──────── Data records ────────
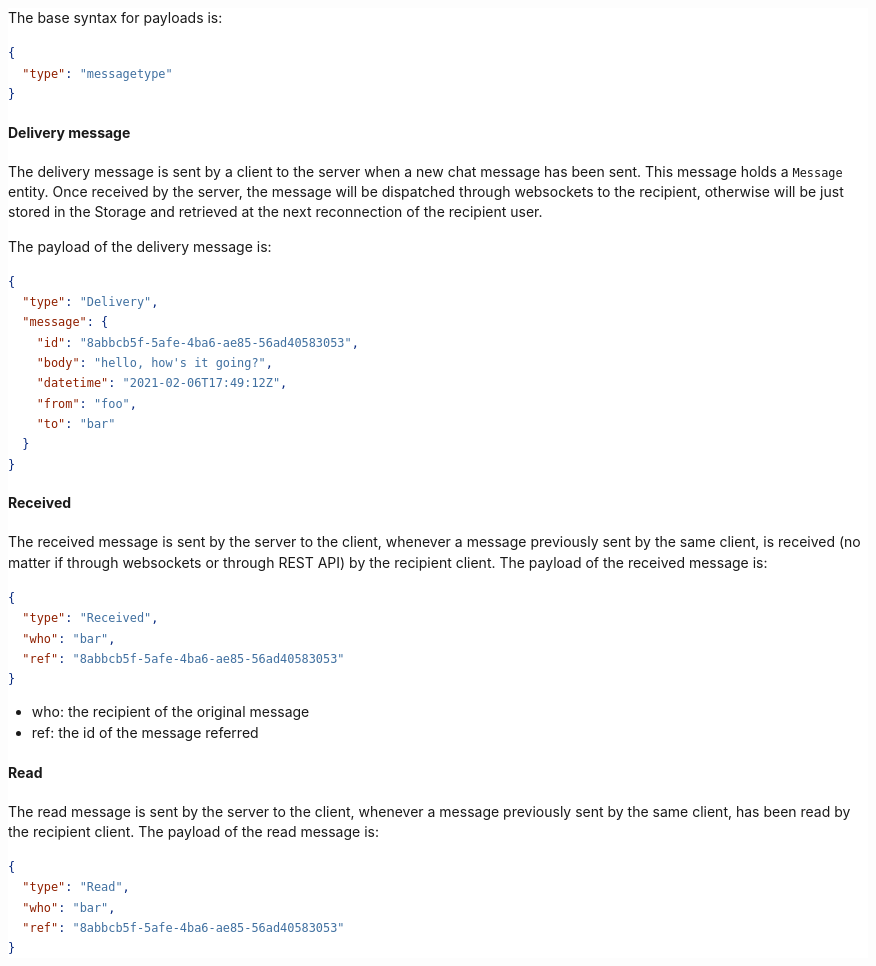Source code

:The base syntax for payloads is:

```json
{
  "type": "messagetype"
}
```

#### Delivery message

The delivery message is sent by a client to the server when a new chat message has been sent. This message holds a `Message` entity. Once received by the server, the message will be dispatched through websockets to the recipient, otherwise will be just stored in the Storage and retrieved at the next reconnection of the recipient user.

The payload of the delivery message is:

```json
{
  "type": "Delivery",
  "message": {
    "id": "8abbcb5f-5afe-4ba6-ae85-56ad40583053",
    "body": "hello, how's it going?",
    "datetime": "2021-02-06T17:49:12Z",
    "from": "foo",
    "to": "bar"
  }
}
```

#### Received

The received message is sent by the server to the client, whenever a message previously sent by the same client, is received (no matter if through websockets or through REST API) by the recipient client.
The payload of the received message is:

```json
{
  "type": "Received",
  "who": "bar",
  "ref": "8abbcb5f-5afe-4ba6-ae85-56ad40583053"
}
```

- who: the recipient of the original message
- ref: the id of the message referred

#### Read

The read message is sent by the server to the client, whenever a message previously sent by the same client, has been read by the recipient client.
The payload of the read message is:

```json
{
  "type": "Read",
  "who": "bar",
  "ref": "8abbcb5f-5afe-4ba6-ae85-56ad40583053"
}
```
────────
◆ **Directions**: Print the material above once more, exactly. No pictures belong in it.

◆ **Exercise result**:
Source code

:The base syntax for payloads is:

```json
{
  "type": "messagetype"
}
```

#### Delivery message

The delivery message is sent by a client to the server when a new chat message has been sent. This message holds a `Message` entity. Once received by the server, the message will be dispatched through websockets to the recipient, otherwise will be just stored in the Storage and retrieved at the next reconnection of the recipient user.

The payload of the delivery message is:

```json
{
  "type": "Delivery",
  "message": {
    "id": "8abbcb5f-5afe-4ba6-ae85-56ad40583053",
    "body": "hello, how's it going?",
    "datetime": "2021-02-06T17:49:12Z",
    "from": "foo",
    "to": "bar"
  }
}
```

#### Received

The received message is sent by the server to the client, whenever a message previously sent by the same client, is received (no matter if through websockets or through REST API) by the recipient client.
The payload of the received message is:

```json
{
  "type": "Received",
  "who": "bar",
  "ref": "8abbcb5f-5afe-4ba6-ae85-56ad40583053"
}
```

- who: the recipient of the original message
- ref: the id of the message referred

#### Read

The read message is sent by the server to the client, whenever a message previously sent by the same client, has been read by the recipient client.
The payload of the read message is:

```json
{
  "type": "Read",
  "who": "bar",
  "ref": "8abbcb5f-5afe-4ba6-ae85-56ad40583053"
}
```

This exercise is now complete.